Have you seen the rather good film, “Gravity” starring the wonderful Sandra Bullock?  If you did, you will remember that Bullocks character is on a space walk when her shuttle is destroyed by space junk.  Things get progressively worse as the debris from her shuttle starts to impact and destroy other shuttles, satellites and structures.  Fortunately the lovely Miss Bullock makes it back to earth safely. Phew.  However, that in a nutshell, is the Kessler Syndrome.

Sandra Bullock in trouble in the film Gravity. Fortunately she makes it home safely

In 1978 Donald Kessler proposed a scenario in which there is so much junk in orbit, collisions start to occur regularly. These collisions create more debris which in turn cause more collisions and the whole thing cascades.  It eventually reaches the stage where the area of space around the earth where these collisions are occurring becomes unusable.  This is likely to be the area 800 to 1500 kms above the earth where the majority of satellites are located.  We could place new satellites higher, but then the transport vehicle has to negotiate its way through this hostile debris field.  Going lower is a possibility but things would get cramped very quickly. At least there is a greater chance of the debris falling out of orbit and burning up.  Or hitting you in the head.

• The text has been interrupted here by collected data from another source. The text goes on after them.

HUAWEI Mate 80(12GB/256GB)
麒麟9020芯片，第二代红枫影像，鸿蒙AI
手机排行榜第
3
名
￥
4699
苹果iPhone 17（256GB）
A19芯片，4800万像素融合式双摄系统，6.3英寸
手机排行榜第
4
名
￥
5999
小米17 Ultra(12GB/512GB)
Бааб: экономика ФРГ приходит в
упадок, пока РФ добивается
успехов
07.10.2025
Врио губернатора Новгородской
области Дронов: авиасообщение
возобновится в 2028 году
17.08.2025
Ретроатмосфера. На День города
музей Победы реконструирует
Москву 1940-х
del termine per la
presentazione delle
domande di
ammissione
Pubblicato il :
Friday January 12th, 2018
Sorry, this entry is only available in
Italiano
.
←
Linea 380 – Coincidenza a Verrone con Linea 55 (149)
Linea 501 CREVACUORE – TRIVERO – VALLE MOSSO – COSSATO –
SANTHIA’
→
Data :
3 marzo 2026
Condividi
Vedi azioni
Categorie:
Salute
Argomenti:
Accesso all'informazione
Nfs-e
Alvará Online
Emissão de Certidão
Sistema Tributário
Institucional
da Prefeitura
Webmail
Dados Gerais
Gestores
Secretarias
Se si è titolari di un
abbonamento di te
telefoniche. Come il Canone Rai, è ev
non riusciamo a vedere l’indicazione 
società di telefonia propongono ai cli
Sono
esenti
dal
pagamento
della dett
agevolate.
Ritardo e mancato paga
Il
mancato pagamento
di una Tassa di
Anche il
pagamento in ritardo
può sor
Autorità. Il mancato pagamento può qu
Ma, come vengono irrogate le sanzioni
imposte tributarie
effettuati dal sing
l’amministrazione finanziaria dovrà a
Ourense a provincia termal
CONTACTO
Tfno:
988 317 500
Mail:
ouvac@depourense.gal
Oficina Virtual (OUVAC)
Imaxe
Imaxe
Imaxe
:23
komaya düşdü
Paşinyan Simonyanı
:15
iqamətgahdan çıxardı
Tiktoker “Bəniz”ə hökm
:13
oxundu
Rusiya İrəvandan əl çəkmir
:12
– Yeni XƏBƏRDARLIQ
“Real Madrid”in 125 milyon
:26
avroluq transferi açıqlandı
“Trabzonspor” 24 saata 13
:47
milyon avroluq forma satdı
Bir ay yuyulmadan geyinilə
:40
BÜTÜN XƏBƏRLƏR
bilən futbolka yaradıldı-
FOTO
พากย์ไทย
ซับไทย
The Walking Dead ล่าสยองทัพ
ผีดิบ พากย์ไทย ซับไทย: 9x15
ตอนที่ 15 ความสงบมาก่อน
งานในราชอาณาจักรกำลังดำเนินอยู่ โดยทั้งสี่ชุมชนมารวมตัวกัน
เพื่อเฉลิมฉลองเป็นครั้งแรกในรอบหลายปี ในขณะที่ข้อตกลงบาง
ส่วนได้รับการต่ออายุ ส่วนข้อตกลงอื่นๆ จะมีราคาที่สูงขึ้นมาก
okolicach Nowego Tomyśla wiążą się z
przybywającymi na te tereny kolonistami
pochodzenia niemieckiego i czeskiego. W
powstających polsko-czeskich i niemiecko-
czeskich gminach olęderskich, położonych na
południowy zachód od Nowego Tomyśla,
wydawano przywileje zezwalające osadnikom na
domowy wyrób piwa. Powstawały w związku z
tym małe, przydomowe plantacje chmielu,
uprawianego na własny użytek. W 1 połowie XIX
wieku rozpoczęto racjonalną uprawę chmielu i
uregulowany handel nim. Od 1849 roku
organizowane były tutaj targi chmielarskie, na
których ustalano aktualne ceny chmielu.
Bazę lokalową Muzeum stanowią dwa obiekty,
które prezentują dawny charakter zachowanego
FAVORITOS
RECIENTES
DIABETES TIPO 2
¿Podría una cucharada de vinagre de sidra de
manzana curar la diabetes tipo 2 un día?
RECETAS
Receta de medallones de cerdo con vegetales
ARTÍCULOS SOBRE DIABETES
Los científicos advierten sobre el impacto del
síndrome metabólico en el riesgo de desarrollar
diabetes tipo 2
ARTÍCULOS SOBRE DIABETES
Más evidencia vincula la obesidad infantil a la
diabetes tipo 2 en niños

The Kessler Syndrome could render near space too hostile to use

The Future

With our growing reliance on the internet and requirement for global communications, we are going to see more and more satellites in space. All kinds of countries are putting up their own satellites and not only countries. Corporations and even individuals are joining in. Elon Musk, he of Tesla fame also operates the Starlink satellite network with over 60 satellites in space.

This means there is going to be more space junk rather than less for the foreseeable future.  As usual we have started to think about the problem after the event rather than before it became an issue. I am sure in time we will come up with a workable solution, but in the meantime, watch out for falling toilet seats.